I like rust and know that there are tons of rust libraries out there. However, when a friend recently asked me if there are any projects that use rust to build programs&#x2F;applications&#x2F;web services&#x2F;projects, I couldn&#x27;t really name more than Servo.<p>Which projects do sucessfully use Rust?
======
pdx
SAFE Network is now going to rust. These guys are porting all their code from
C to Rust and really loving the experience.
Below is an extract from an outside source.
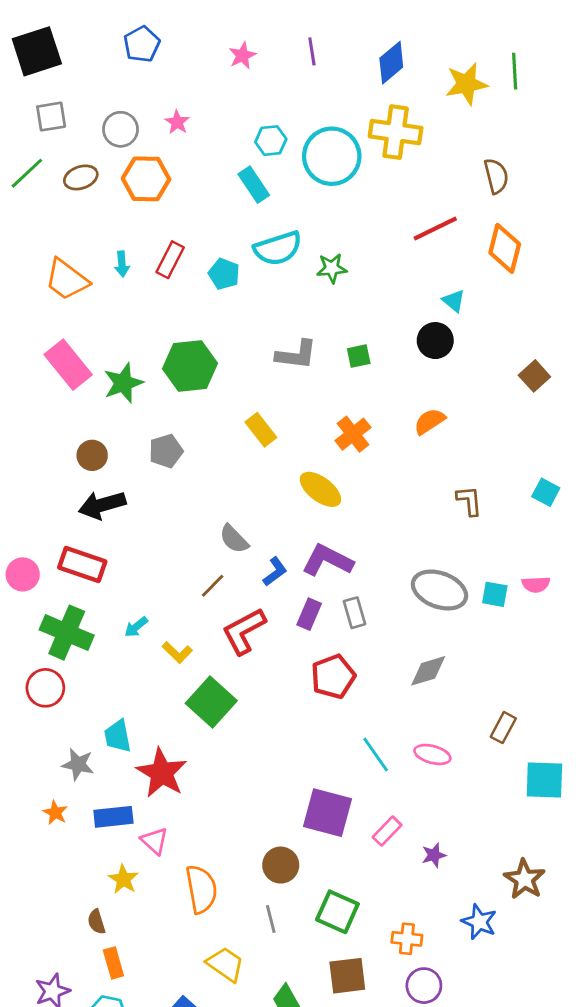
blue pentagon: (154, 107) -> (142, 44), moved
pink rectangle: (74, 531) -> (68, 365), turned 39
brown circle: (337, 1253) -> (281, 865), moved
They are making their libraries
stand-alone so they can easily be incorporated in other open source projects
as well.

Wiki:
[https://safenetwork.wiki/en/Libraries](https://safenetwork.wiki/en/Libraries)

Github:
[https://github.com/search?utf8=%E2%9C%93&q=user%3Amaidsafe+l...](https://github.com/search?utf8=%E2%9C%93&q=user%3Amaidsafe+language%3Arust&type=Repositories&ref=searchresults)

------
squiguy7
These may count as libraries, but they are all building blocks for bigger
projects.

Game engine: [http://www.piston.rs/](http://www.piston.rs/)

HTTP library: [http://hyper.rs/](http://hyper.rs/)

Vim like editor:
[https://github.com/mathall/rim](https://github.com/mathall/rim)

Also, the built with Rust webpage:
[http://builtwithrust.com/](http://builtwithrust.com/)

------
honest_joe
Well the language has just got stable only recently so it's only natural any
real world projects were not that eager to adopt it.

Another thing is that a compiler has to be yet optimized as the performance is
not that great compared to other "mature" solutions.

------
marcofiset
The Servo browser engine:
[https://github.com/servo/servo](https://github.com/servo/servo)